----- Supplied records -----

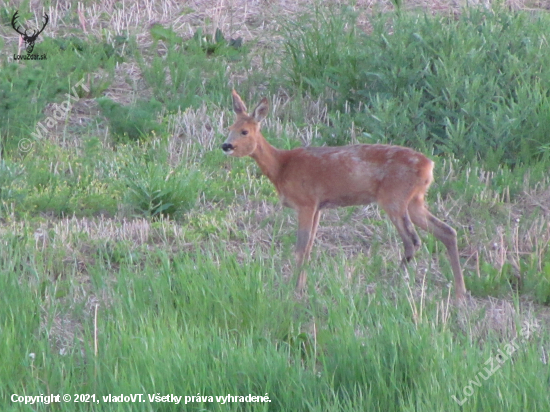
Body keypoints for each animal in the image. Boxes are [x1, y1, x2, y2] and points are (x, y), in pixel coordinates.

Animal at [222, 90, 468, 300]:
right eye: (229, 127)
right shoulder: (319, 207)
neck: (281, 167)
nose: (226, 145)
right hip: (415, 200)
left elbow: (300, 248)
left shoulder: (306, 202)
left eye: (244, 131)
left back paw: (391, 285)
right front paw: (301, 286)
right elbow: (309, 247)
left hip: (394, 198)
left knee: (412, 240)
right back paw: (460, 292)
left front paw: (294, 290)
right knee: (447, 231)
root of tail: (429, 165)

-----

How to complete this task:
Could you print the lines of the records above from the one containing "left knee: (412, 240)" through the last, exactly and with no additions?

Exercise output:
left knee: (412, 240)
right back paw: (460, 292)
left front paw: (294, 290)
right knee: (447, 231)
root of tail: (429, 165)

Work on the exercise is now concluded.